Give the data again exactly, from its opening line through the line in which "s immer einen" appears.

◆ Recorded data ◆
┌──
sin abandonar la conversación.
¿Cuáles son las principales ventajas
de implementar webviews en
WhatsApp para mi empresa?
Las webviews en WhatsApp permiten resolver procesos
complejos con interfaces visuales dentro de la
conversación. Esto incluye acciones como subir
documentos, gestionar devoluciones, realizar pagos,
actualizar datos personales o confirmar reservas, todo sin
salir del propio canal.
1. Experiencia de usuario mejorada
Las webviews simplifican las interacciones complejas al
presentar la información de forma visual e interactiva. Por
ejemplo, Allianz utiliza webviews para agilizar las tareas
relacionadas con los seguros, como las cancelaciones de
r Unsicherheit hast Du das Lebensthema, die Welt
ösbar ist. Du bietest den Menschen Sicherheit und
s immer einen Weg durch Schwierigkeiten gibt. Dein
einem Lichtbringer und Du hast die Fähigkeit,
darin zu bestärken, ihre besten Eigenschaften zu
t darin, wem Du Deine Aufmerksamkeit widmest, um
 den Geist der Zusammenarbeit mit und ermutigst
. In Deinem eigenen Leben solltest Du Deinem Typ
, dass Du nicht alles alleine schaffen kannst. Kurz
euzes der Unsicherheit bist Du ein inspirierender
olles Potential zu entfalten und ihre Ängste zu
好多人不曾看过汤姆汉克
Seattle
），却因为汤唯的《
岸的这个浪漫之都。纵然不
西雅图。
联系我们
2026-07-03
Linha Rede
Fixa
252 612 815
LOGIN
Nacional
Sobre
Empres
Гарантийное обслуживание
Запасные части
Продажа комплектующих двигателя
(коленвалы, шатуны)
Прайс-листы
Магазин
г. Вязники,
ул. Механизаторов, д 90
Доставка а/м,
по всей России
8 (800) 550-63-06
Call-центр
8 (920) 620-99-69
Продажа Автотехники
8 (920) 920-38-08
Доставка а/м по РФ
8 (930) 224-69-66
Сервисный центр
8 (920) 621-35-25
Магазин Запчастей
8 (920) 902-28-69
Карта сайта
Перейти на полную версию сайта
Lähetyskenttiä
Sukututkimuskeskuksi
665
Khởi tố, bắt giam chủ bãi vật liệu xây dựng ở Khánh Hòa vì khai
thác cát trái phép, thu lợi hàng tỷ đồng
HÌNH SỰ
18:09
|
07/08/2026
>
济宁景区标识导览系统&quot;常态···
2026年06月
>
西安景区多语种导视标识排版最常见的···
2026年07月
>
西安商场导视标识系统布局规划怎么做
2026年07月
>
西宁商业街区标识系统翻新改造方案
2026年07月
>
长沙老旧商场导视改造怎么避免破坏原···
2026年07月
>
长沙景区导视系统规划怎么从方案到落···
└──
◆ Solution ◆
sin abandonar la conversación.
¿Cuáles son las principales ventajas
de implementar webviews en
WhatsApp para mi empresa?
Las webviews en WhatsApp permiten resolver procesos
complejos con interfaces visuales dentro de la
conversación. Esto incluye acciones como subir
documentos, gestionar devoluciones, realizar pagos,
actualizar datos personales o confirmar reservas, todo sin
salir del propio canal.
1. Experiencia de usuario mejorada
Las webviews simplifican las interacciones complejas al
presentar la información de forma visual e interactiva. Por
ejemplo, Allianz utiliza webviews para agilizar las tareas
relacionadas con los seguros, como las cancelaciones de
r Unsicherheit hast Du das Lebensthema, die Welt
ösbar ist. Du bietest den Menschen Sicherheit und
s immer einen Weg durch Schwierigkeiten gibt. Dein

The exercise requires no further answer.